## Work instruction:
Everything in the listing below except the pictures should be reproduced exactly.

---- Given records

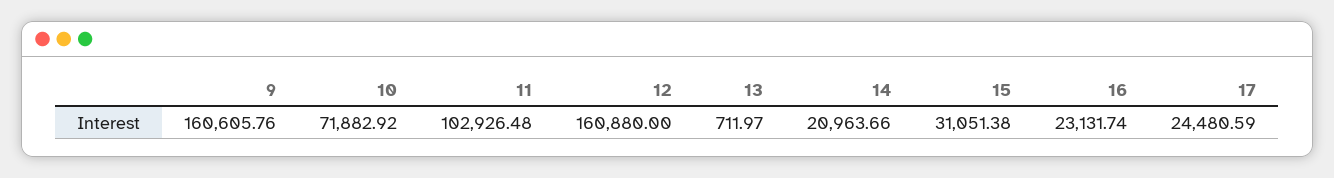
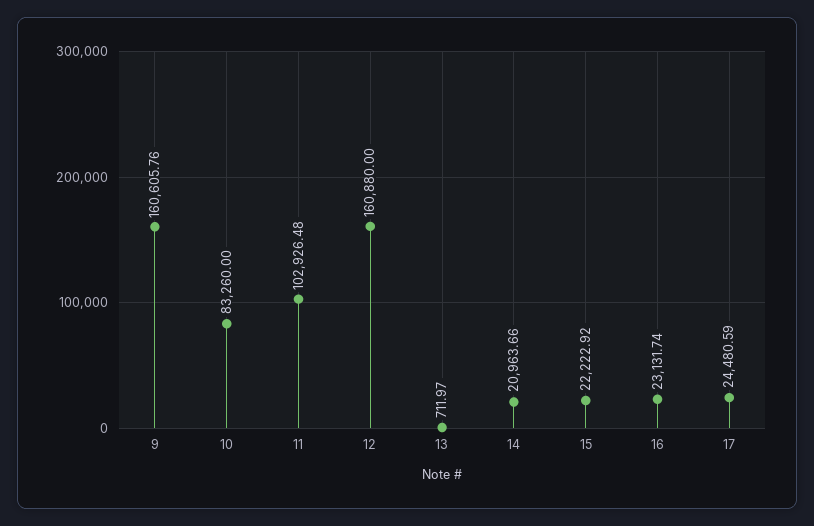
  {
    "9": 160605.76,
-   "10": 71882.92,
+   "10": 83260,
    "11": 102926.48,
    "12": 160880,
    "13": 711.97,
    "14": 20963.66,
-   "15": 31051.38,
+   "15": 22222.92,
    "16": 23131.74,
    "17": 24480.59
  }

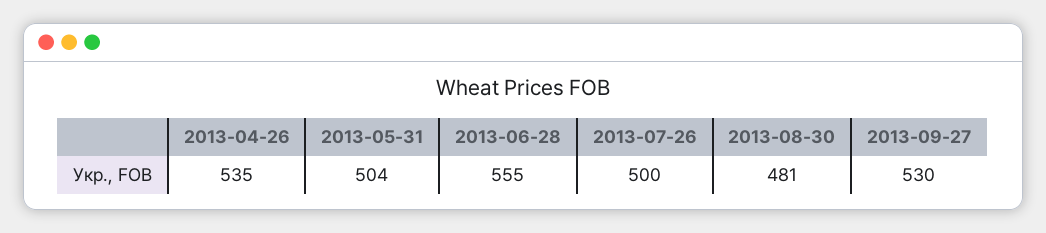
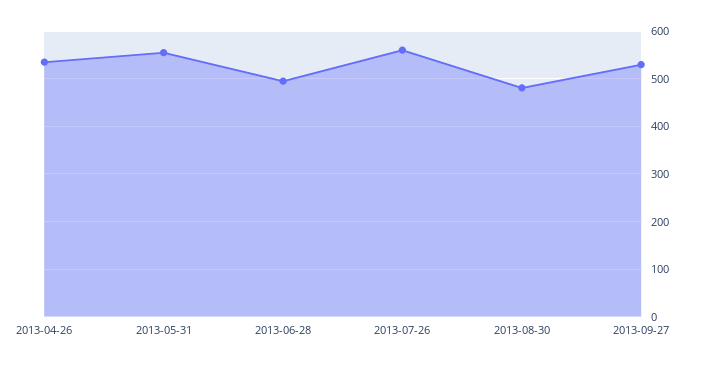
  {
    "2013-04-26": 535,
-   "2013-05-31": 504,
+   "2013-05-31": 560,
-   "2013-06-28": 555,
+   "2013-06-28": 500,
-   "2013-07-26": 500,
+   "2013-07-26": 560,
    "2013-08-30": 481,
    "2013-09-27": 530
  }

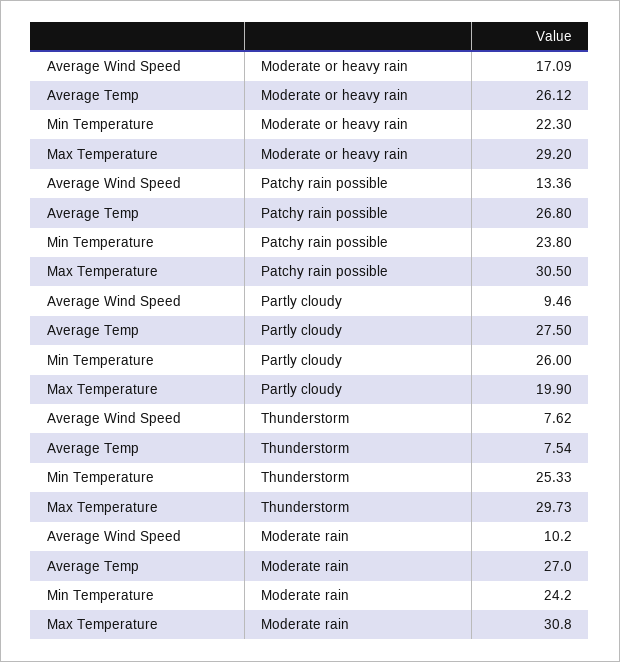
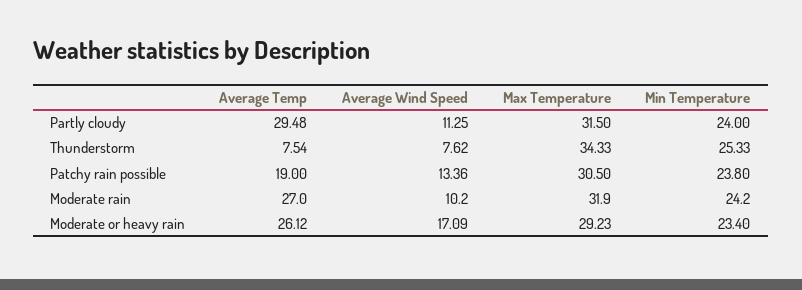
  {
    "Average Wind Speed": {
      "Moderate or heavy rain": 17.09,
      "Patchy rain possible": 13.36,
-     "Partly cloudy": 9.46,
+     "Partly cloudy": 11.25,
      "Thunderstorm": 7.62,
      "Moderate rain": 10.2
    },
    "Average Temp": {
      "Moderate or heavy rain": 26.12,
-     "Patchy rain possible": 26.8,
+     "Patchy rain possible": 19,
-     "Partly cloudy": 27.5,
+     "Partly cloudy": 29.48,
      "Thunderstorm": 7.54,
      "Moderate rain": 27
    },
    "Min Temperature": {
-     "Moderate or heavy rain": 22.3,
+     "Moderate or heavy rain": 23.4,
      "Patchy rain possible": 23.8,
-     "Partly cloudy": 26,
+     "Partly cloudy": 24,
      "Thunderstorm": 25.33,
      "Moderate rain": 24.2
    },
    "Max Temperature": {
-     "Moderate or heavy rain": 29.2,
+     "Moderate or heavy rain": 29.23,
      "Patchy rain possible": 30.5,
-     "Partly cloudy": 19.9,
+     "Partly cloudy": 31.5,
-     "Thunderstorm": 29.73,
+     "Thunderstorm": 34.33,
-     "Moderate rain": 30.8
+     "Moderate rain": 31.9
    }
  }

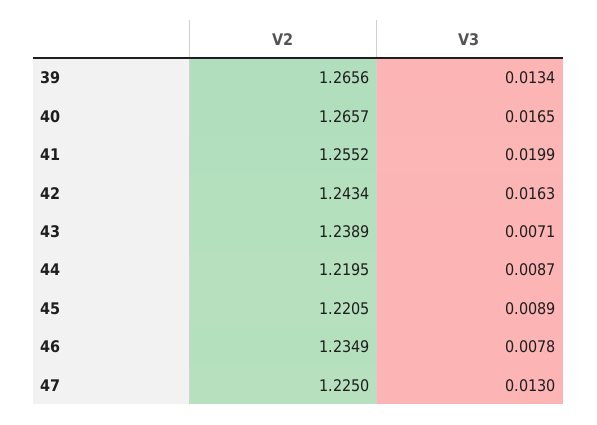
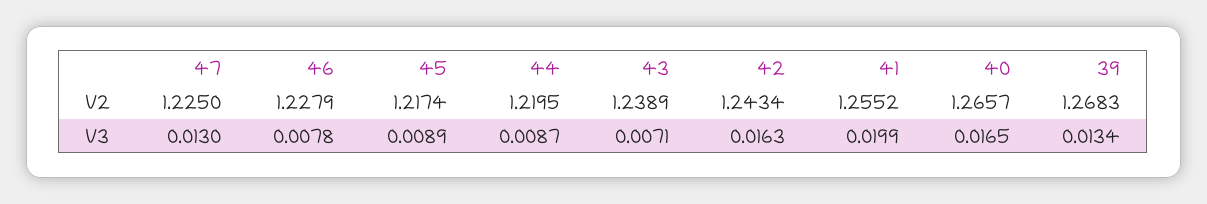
  {
    "V2": {
-     "39": 1.2656,
+     "39": 1.2683,
      "40": 1.2657,
      "41": 1.2552,
      "42": 1.2434,
      "43": 1.2389,
      "44": 1.2195,
-     "45": 1.2205,
+     "45": 1.2174,
-     "46": 1.2349,
+     "46": 1.2279,
      "47": 1.225
    },
    "V3": {
      "39": 0.0134,
      "40": 0.0165,
      "41": 0.0199,
      "42": 0.0163,
      "43": 0.0071,
      "44": 0.0087,
      "45": 0.0089,
      "46": 0.0078,
      "47": 0.013
    }
  }

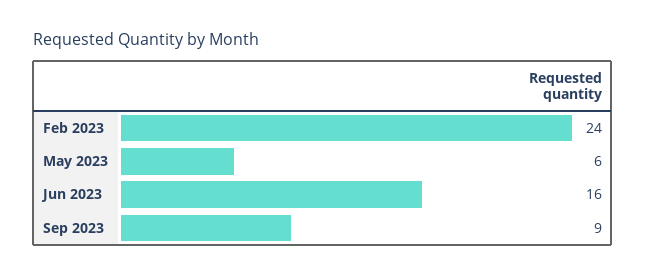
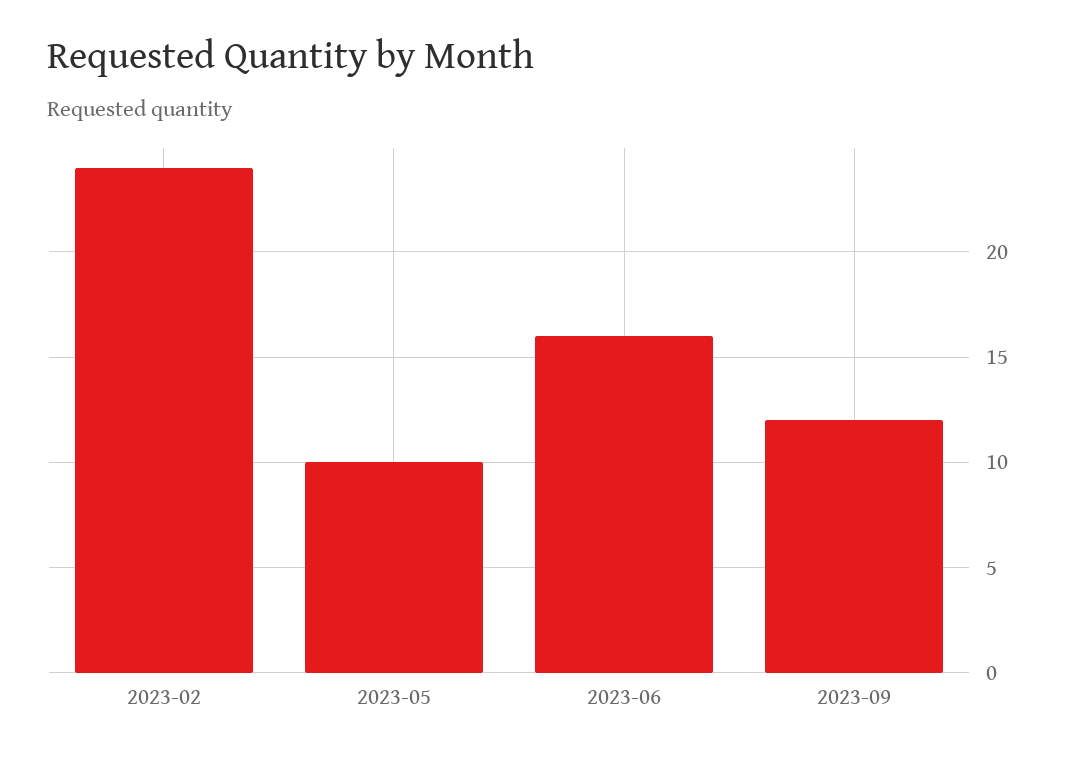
  {
    "Feb 2023": 24,
-   "May 2023": 6,
+   "May 2023": 10,
    "Jun 2023": 16,
-   "Sep 2023": 9
+   "Sep 2023": 12
  }

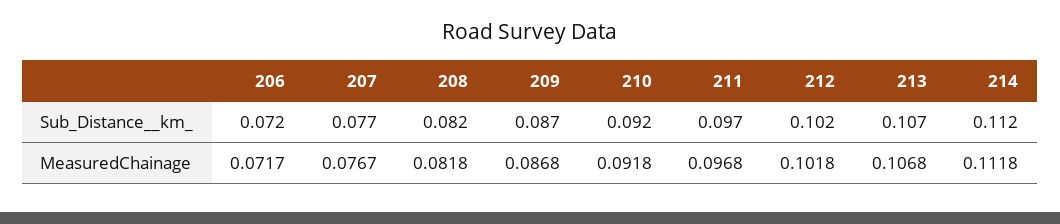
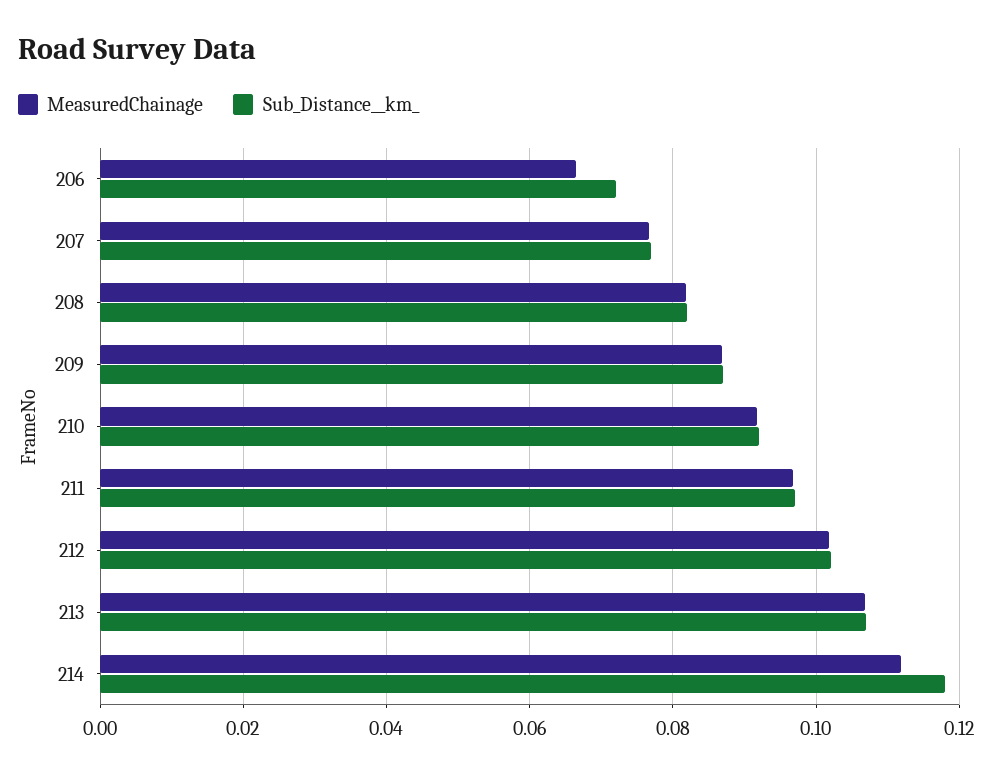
  {
    "Sub_Distance__km_": {
      "206": 0.072,
      "207": 0.077,
      "208": 0.082,
      "209": 0.087,
      "210": 0.092,
      "211": 0.097,
      "212": 0.102,
      "213": 0.107,
-     "214": 0.112
+     "214": 0.118
    },
    "MeasuredChainage": {
-     "206": 0.0717,
+     "206": 0.066,
      "207": 0.0767,
      "208": 0.0818,
      "209": 0.0868,
      "210": 0.0918,
      "211": 0.0968,
      "212": 0.1018,
      "213": 0.1068,
      "214": 0.1118
    }
  }

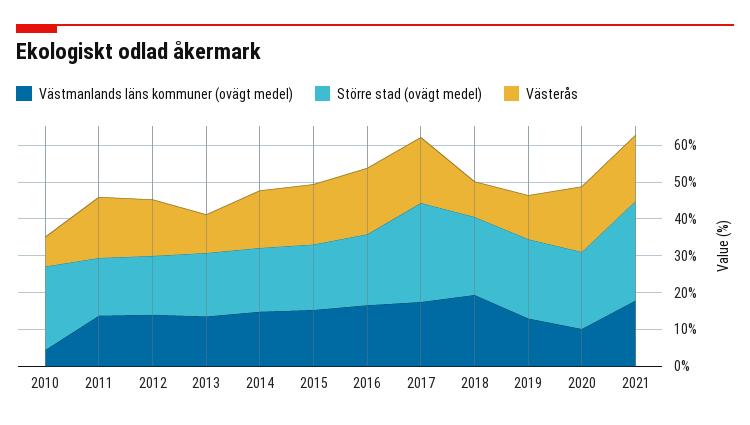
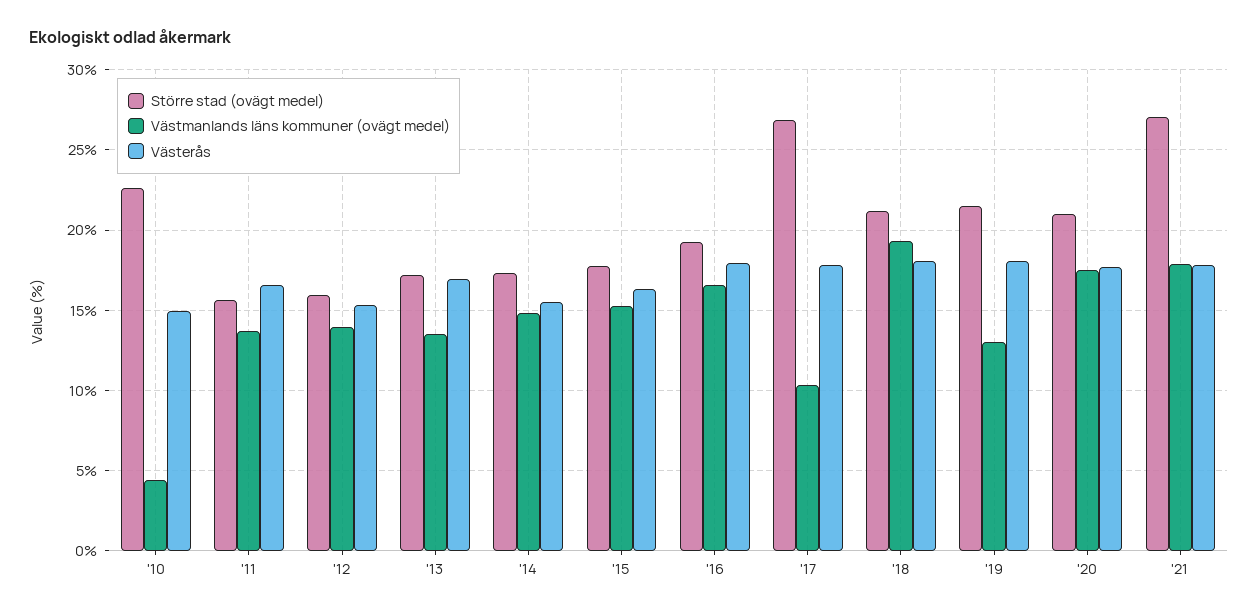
  {
    "Västmanlands läns kommuner (ovägt medel)": {
      "2010": 4.5,
      "2011": 13.5,
      "2012": 14,
      "2013": 13.5,
      "2014": 15,
      "2015": 15.5,
      "2016": 16.5,
-     "2017": 17.5,
+     "2017": 10.5,
      "2018": 19.5,
      "2019": 13,
-     "2020": 10,
+     "2020": 17.5,
      "2021": 18
    },
    "Större stad (ovägt medel)": {
      "2010": 22.5,
      "2011": 15.5,
      "2012": 16,
      "2013": 17,
      "2014": 17.5,
      "2015": 18,
      "2016": 19,
      "2017": 27,
      "2018": 21,
      "2019": 21.5,
      "2020": 21,
      "2021": 27
    },
    "Västerås": {
-     "2010": 7.5,
+     "2010": 15,
      "2011": 16.5,
      "2012": 15.5,
-     "2013": 10,
+     "2013": 17,
      "2014": 15.5,
      "2015": 16.5,
      "2016": 18,
      "2017": 18,
-     "2018": 10,
+     "2018": 18,
-     "2019": 12.5,
+     "2019": 18,
      "2020": 17.5,
      "2021": 18
    }
  }

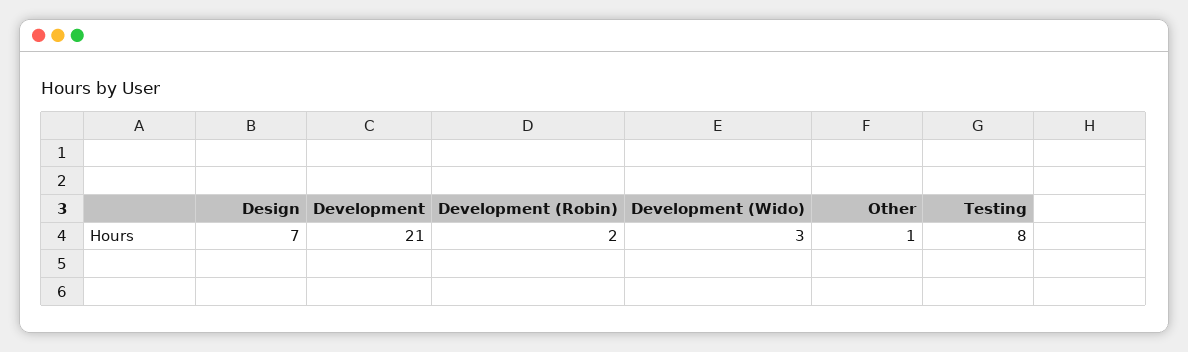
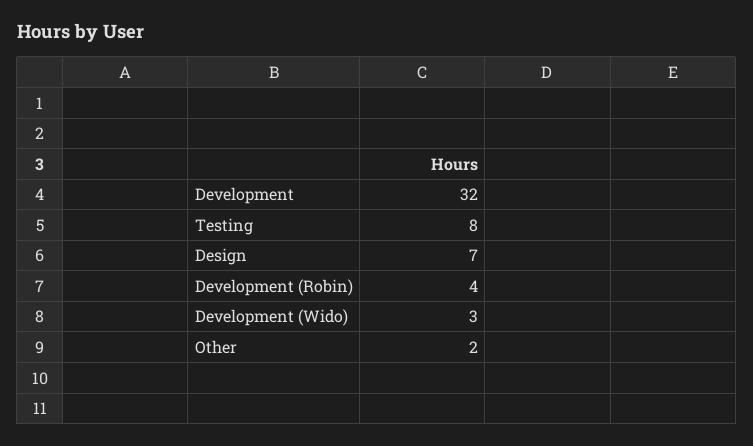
  {
    "Design": 7,
-   "Development": 21,
+   "Development": 32,
-   "Development (Robin)": 2,
+   "Development (Robin)": 4,
    "Development (Wido)": 3,
-   "Other": 1,
+   "Other": 2,
    "Testing": 8
  }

--------

## The completed task:
  {
    "9": 160605.76,
-   "10": 71882.92,
+   "10": 83260,
    "11": 102926.48,
    "12": 160880,
    "13": 711.97,
    "14": 20963.66,
-   "15": 31051.38,
+   "15": 22222.92,
    "16": 23131.74,
    "17": 24480.59
  }

  {
    "2013-04-26": 535,
-   "2013-05-31": 504,
+   "2013-05-31": 560,
-   "2013-06-28": 555,
+   "2013-06-28": 500,
-   "2013-07-26": 500,
+   "2013-07-26": 560,
    "2013-08-30": 481,
    "2013-09-27": 530
  }

  {
    "Average Wind Speed": {
      "Moderate or heavy rain": 17.09,
      "Patchy rain possible": 13.36,
-     "Partly cloudy": 9.46,
+     "Partly cloudy": 11.25,
      "Thunderstorm": 7.62,
      "Moderate rain": 10.2
    },
    "Average Temp": {
      "Moderate or heavy rain": 26.12,
-     "Patchy rain possible": 26.8,
+     "Patchy rain possible": 19,
-     "Partly cloudy": 27.5,
+     "Partly cloudy": 29.48,
      "Thunderstorm": 7.54,
      "Moderate rain": 27
    },
    "Min Temperature": {
-     "Moderate or heavy rain": 22.3,
+     "Moderate or heavy rain": 23.4,
      "Patchy rain possible": 23.8,
-     "Partly cloudy": 26,
+     "Partly cloudy": 24,
      "Thunderstorm": 25.33,
      "Moderate rain": 24.2
    },
    "Max Temperature": {
-     "Moderate or heavy rain": 29.2,
+     "Moderate or heavy rain": 29.23,
      "Patchy rain possible": 30.5,
-     "Partly cloudy": 19.9,
+     "Partly cloudy": 31.5,
-     "Thunderstorm": 29.73,
+     "Thunderstorm": 34.33,
-     "Moderate rain": 30.8
+     "Moderate rain": 31.9
    }
  }

  {
    "V2": {
-     "39": 1.2656,
+     "39": 1.2683,
      "40": 1.2657,
      "41": 1.2552,
      "42": 1.2434,
      "43": 1.2389,
      "44": 1.2195,
-     "45": 1.2205,
+     "45": 1.2174,
-     "46": 1.2349,
+     "46": 1.2279,
      "47": 1.225
    },
    "V3": {
      "39": 0.0134,
      "40": 0.0165,
      "41": 0.0199,
      "42": 0.0163,
      "43": 0.0071,
      "44": 0.0087,
      "45": 0.0089,
      "46": 0.0078,
      "47": 0.013
    }
  }

  {
    "Feb 2023": 24,
-   "May 2023": 6,
+   "May 2023": 10,
    "Jun 2023": 16,
-   "Sep 2023": 9
+   "Sep 2023": 12
  }

  {
    "Sub_Distance__km_": {
      "206": 0.072,
      "207": 0.077,
      "208": 0.082,
      "209": 0.087,
      "210": 0.092,
      "211": 0.097,
      "212": 0.102,
      "213": 0.107,
-     "214": 0.112
+     "214": 0.118
    },
    "MeasuredChainage": {
-     "206": 0.0717,
+     "206": 0.066,
      "207": 0.0767,
      "208": 0.0818,
      "209": 0.0868,
      "210": 0.0918,
      "211": 0.0968,
      "212": 0.1018,
      "213": 0.1068,
      "214": 0.1118
    }
  }

  {
    "Västmanlands läns kommuner (ovägt medel)": {
      "2010": 4.5,
      "2011": 13.5,
      "2012": 14,
      "2013": 13.5,
      "2014": 15,
      "2015": 15.5,
      "2016": 16.5,
-     "2017": 17.5,
+     "2017": 10.5,
      "2018": 19.5,
      "2019": 13,
-     "2020": 10,
+     "2020": 17.5,
      "2021": 18
    },
    "Större stad (ovägt medel)": {
      "2010": 22.5,
      "2011": 15.5,
      "2012": 16,
      "2013": 17,
      "2014": 17.5,
      "2015": 18,
      "2016": 19,
      "2017": 27,
      "2018": 21,
      "2019": 21.5,
      "2020": 21,
      "2021": 27
    },
    "Västerås": {
-     "2010": 7.5,
+     "2010": 15,
      "2011": 16.5,
      "2012": 15.5,
-     "2013": 10,
+     "2013": 17,
      "2014": 15.5,
      "2015": 16.5,
      "2016": 18,
      "2017": 18,
-     "2018": 10,
+     "2018": 18,
-     "2019": 12.5,
+     "2019": 18,
      "2020": 17.5,
      "2021": 18
    }
  }

  {
    "Design": 7,
-   "Development": 21,
+   "Development": 32,
-   "Development (Robin)": 2,
+   "Development (Robin)": 4,
    "Development (Wido)": 3,
-   "Other": 1,
+   "Other": 2,
    "Testing": 8
  }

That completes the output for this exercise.